Extracted data entries:
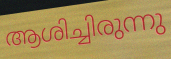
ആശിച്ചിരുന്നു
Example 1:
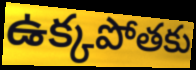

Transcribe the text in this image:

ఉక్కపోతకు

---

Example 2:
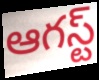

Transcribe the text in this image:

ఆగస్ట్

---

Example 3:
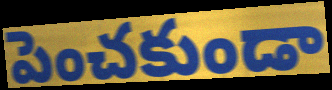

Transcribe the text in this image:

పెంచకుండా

---

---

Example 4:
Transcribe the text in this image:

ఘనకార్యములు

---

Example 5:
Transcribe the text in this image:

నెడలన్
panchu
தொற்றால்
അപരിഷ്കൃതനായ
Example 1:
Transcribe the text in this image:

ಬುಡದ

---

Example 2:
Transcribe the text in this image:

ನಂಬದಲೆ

- **Required work**: Read the entries above and find each line holding the word "Example". Copy it out.

- **Reply to the task**:
Example 1:
Example 2:
Example 3:
Example 4:
Example 5:
Example 1:
Example 2:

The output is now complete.